**Records for processing**
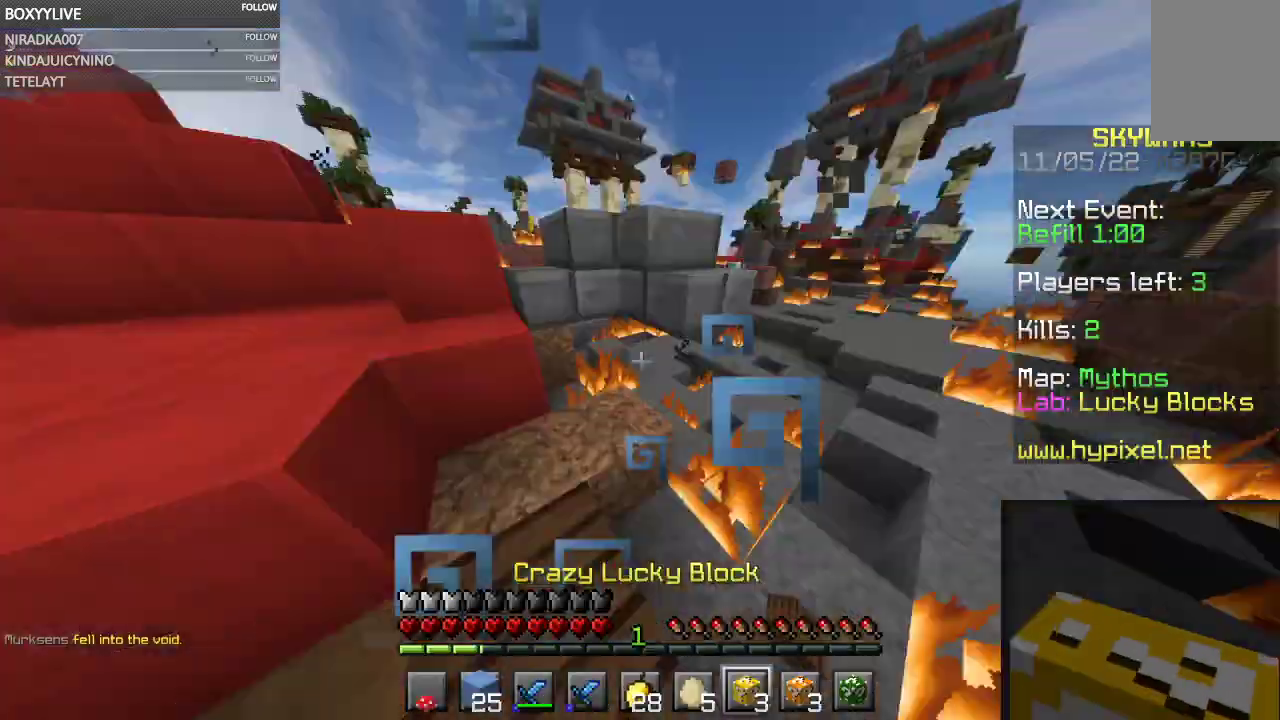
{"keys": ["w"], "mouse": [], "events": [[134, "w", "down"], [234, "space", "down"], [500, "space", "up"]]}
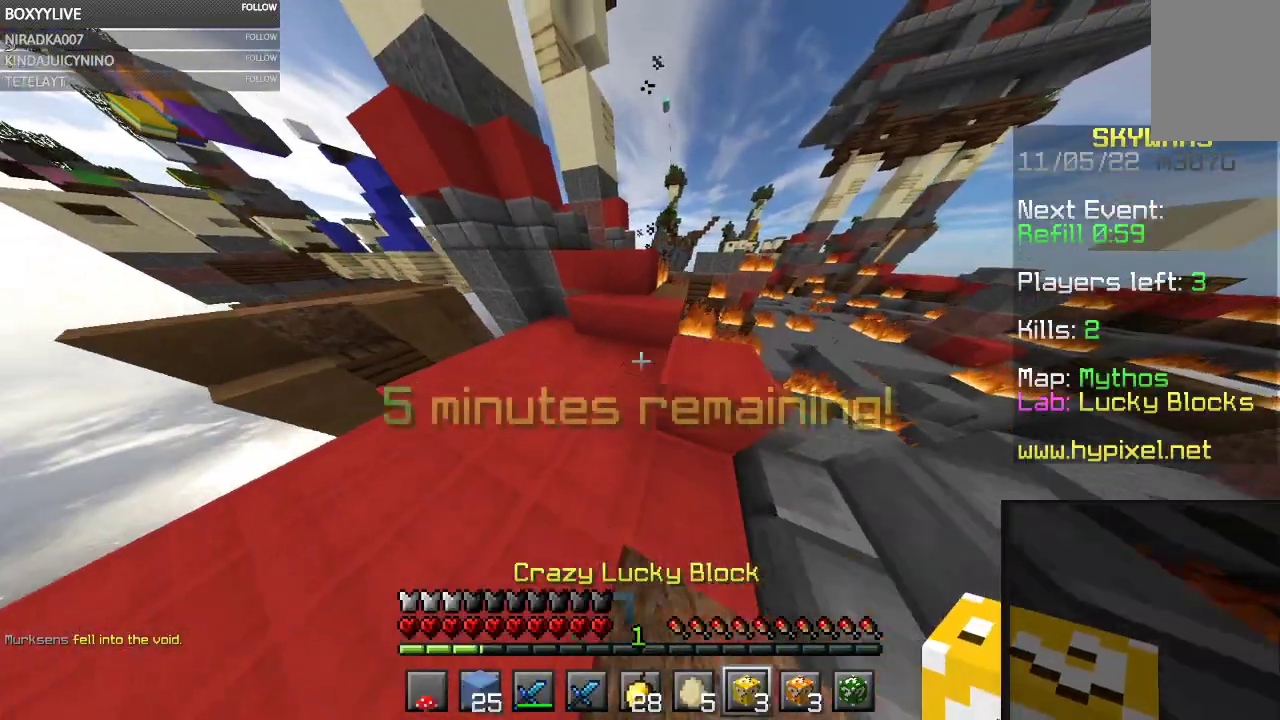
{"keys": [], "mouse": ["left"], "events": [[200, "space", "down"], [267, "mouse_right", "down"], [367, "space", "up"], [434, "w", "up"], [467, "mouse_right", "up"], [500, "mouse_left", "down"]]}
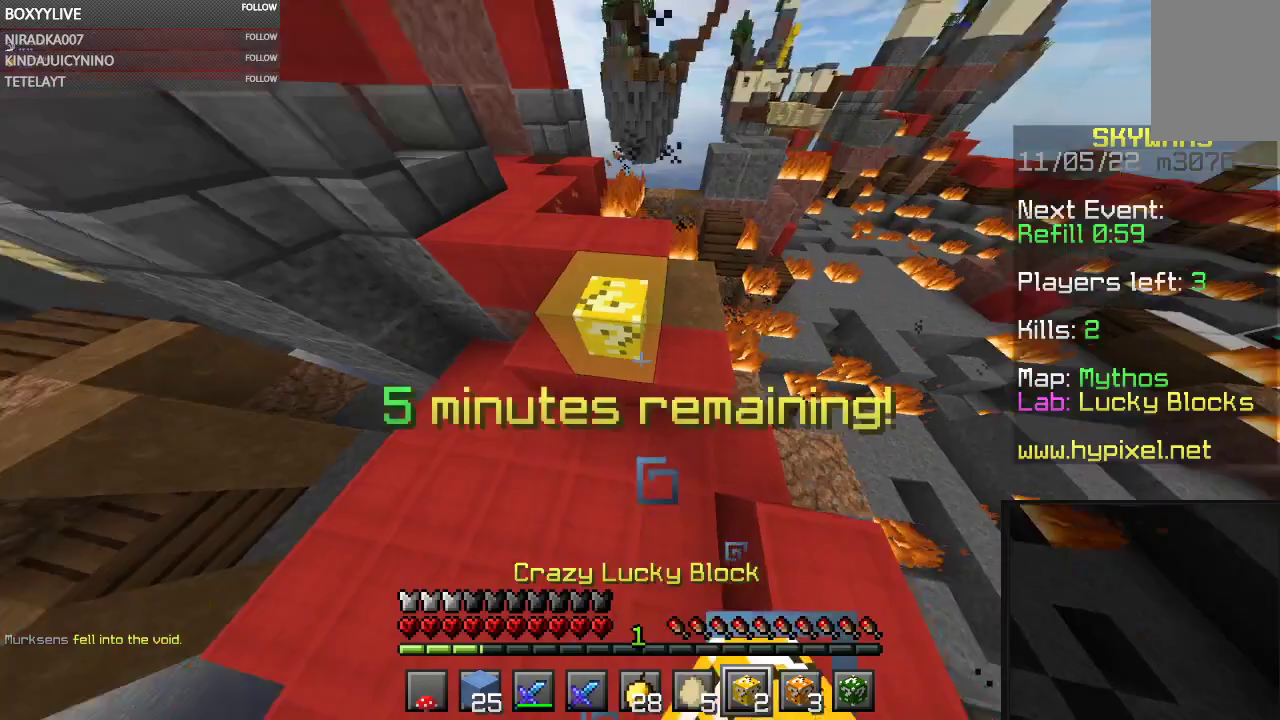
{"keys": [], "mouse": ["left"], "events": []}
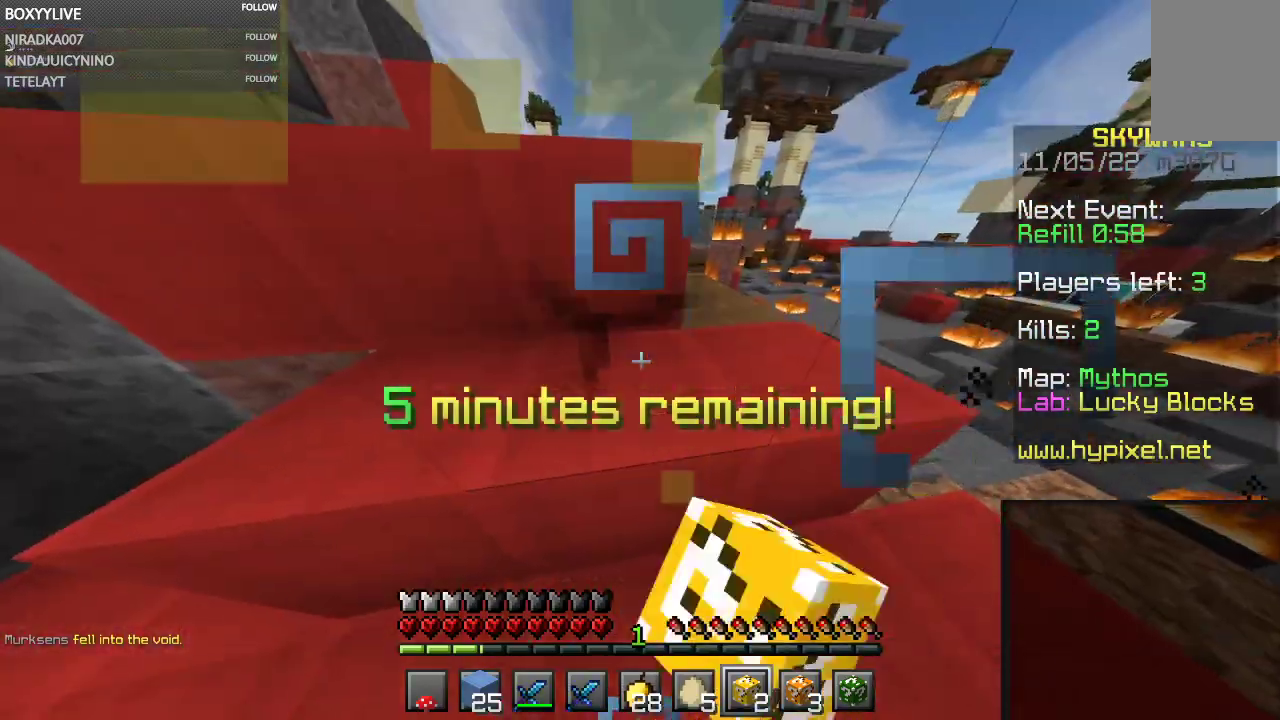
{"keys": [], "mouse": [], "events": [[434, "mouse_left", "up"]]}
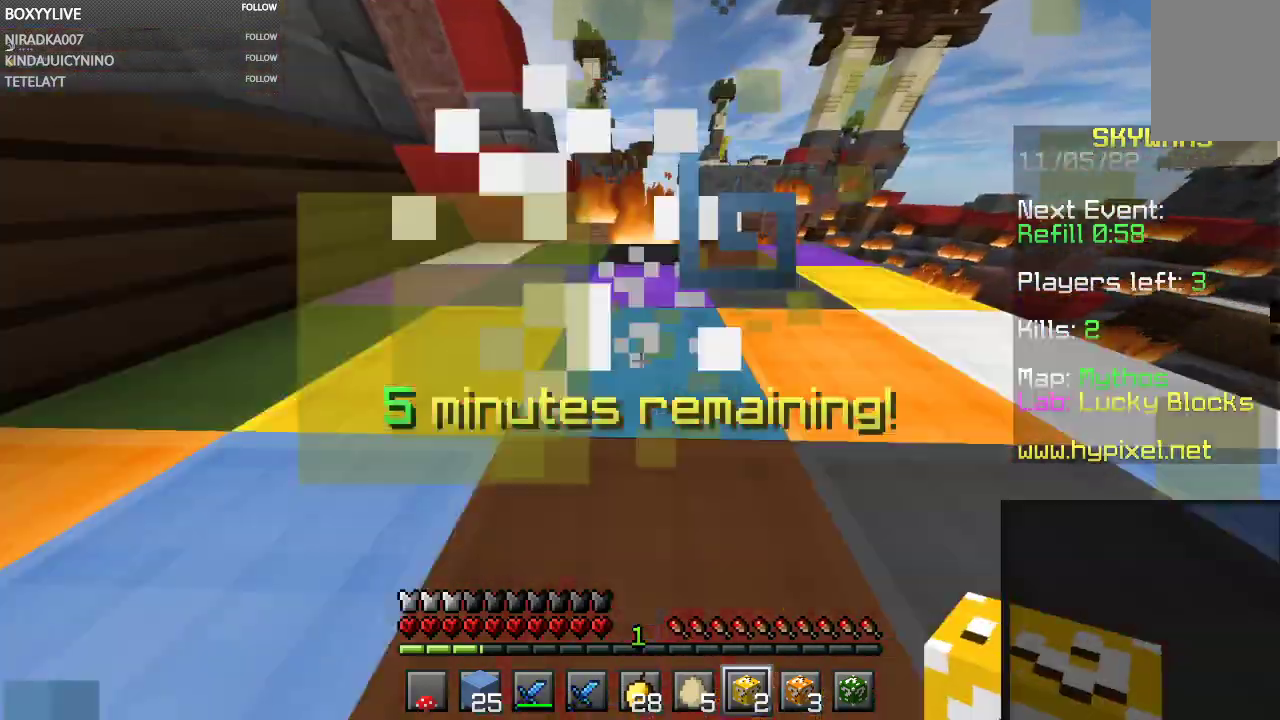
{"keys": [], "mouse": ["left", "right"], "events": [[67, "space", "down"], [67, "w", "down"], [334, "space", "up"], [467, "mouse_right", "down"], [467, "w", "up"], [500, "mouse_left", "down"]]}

**Task statement**
Exactly how many lines in the material above mention the word "down"? Give the number and nothing besides.

**Response to the exercise**
3